=== Section Start ===

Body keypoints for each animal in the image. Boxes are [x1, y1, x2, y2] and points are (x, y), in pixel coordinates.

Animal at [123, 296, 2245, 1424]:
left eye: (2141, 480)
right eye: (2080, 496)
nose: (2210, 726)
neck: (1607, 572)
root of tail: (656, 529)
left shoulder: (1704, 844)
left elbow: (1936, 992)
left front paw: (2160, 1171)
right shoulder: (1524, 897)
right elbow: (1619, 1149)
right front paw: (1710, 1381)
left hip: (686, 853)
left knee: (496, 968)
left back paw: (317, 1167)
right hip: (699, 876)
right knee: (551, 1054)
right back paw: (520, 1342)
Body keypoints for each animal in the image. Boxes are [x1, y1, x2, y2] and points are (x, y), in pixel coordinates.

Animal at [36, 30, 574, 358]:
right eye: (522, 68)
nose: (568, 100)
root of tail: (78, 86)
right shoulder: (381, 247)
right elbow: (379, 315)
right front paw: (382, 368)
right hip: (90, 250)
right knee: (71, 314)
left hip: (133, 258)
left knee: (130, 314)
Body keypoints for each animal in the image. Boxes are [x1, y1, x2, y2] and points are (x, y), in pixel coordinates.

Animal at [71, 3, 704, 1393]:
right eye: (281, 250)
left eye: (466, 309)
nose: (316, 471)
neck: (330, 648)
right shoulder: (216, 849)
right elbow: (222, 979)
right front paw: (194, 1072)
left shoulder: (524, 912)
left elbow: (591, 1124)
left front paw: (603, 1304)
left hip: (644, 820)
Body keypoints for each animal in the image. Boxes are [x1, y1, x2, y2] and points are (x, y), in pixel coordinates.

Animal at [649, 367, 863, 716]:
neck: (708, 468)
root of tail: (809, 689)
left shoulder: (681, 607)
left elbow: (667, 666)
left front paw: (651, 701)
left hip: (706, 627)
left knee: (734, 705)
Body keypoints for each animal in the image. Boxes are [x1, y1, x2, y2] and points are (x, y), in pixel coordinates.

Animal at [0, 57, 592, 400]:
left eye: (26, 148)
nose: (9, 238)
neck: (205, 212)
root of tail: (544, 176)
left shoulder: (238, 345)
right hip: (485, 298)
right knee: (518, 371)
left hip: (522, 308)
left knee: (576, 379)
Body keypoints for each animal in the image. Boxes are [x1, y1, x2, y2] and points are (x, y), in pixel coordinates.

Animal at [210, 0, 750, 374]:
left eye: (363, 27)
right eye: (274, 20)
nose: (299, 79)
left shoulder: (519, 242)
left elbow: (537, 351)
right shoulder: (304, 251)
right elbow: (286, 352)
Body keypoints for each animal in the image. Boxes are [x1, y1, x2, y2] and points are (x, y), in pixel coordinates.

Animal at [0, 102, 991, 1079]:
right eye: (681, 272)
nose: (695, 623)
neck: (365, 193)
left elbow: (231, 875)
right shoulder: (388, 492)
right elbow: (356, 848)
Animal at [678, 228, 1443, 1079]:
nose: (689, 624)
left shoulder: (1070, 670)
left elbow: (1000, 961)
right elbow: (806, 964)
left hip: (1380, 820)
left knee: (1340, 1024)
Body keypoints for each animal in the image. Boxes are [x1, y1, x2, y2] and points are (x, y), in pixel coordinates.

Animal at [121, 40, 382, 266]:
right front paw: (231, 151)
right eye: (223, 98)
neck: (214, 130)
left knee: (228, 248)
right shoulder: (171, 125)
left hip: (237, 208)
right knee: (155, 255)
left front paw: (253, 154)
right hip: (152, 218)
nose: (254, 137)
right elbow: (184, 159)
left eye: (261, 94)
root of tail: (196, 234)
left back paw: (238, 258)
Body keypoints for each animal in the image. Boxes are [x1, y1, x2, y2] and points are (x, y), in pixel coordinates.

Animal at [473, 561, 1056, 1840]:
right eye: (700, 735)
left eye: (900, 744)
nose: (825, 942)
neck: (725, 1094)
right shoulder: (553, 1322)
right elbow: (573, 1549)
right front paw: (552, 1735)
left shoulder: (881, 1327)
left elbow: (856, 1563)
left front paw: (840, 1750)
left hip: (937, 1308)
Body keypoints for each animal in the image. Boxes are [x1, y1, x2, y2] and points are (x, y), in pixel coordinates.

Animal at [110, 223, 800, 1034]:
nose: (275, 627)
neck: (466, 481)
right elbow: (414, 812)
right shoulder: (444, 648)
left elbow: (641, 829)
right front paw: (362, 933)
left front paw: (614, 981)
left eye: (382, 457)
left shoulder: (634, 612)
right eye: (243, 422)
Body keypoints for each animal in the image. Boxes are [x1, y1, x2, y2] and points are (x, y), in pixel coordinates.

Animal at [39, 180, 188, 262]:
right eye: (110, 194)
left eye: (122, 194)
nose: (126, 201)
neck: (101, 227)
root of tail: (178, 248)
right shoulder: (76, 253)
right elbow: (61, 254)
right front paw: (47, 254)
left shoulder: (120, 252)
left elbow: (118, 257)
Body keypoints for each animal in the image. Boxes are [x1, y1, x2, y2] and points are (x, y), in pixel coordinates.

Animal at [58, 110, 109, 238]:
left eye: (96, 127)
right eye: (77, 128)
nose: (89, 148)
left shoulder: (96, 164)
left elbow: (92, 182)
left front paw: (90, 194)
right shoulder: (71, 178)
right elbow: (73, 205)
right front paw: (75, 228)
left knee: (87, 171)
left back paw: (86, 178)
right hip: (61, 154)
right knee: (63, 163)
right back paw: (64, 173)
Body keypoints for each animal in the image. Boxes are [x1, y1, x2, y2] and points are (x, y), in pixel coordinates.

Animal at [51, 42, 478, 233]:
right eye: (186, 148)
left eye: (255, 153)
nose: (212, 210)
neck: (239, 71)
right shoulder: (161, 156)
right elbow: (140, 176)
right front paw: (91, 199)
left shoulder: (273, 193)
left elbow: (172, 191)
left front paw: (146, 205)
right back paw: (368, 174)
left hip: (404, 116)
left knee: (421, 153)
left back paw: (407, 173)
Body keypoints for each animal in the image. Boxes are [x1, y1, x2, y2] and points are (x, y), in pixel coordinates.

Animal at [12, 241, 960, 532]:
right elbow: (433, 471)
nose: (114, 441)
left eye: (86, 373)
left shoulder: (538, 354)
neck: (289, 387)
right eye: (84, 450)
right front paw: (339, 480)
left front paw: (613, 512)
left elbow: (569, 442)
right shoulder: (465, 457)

=== Section End ===

• [What the task asks] The line containing "left elbow: (1936, 992)" marks the end. Please print exactly every line from the top of the data to it, both included, and nothing more.

• [Task result]
Body keypoints for each animal in the image. Boxes are [x1, y1, x2, y2] and points are (x, y), in pixel coordinates.

Animal at [123, 296, 2245, 1424]:
left eye: (2141, 480)
right eye: (2080, 496)
nose: (2210, 726)
neck: (1607, 572)
root of tail: (656, 529)
left shoulder: (1704, 844)
left elbow: (1936, 992)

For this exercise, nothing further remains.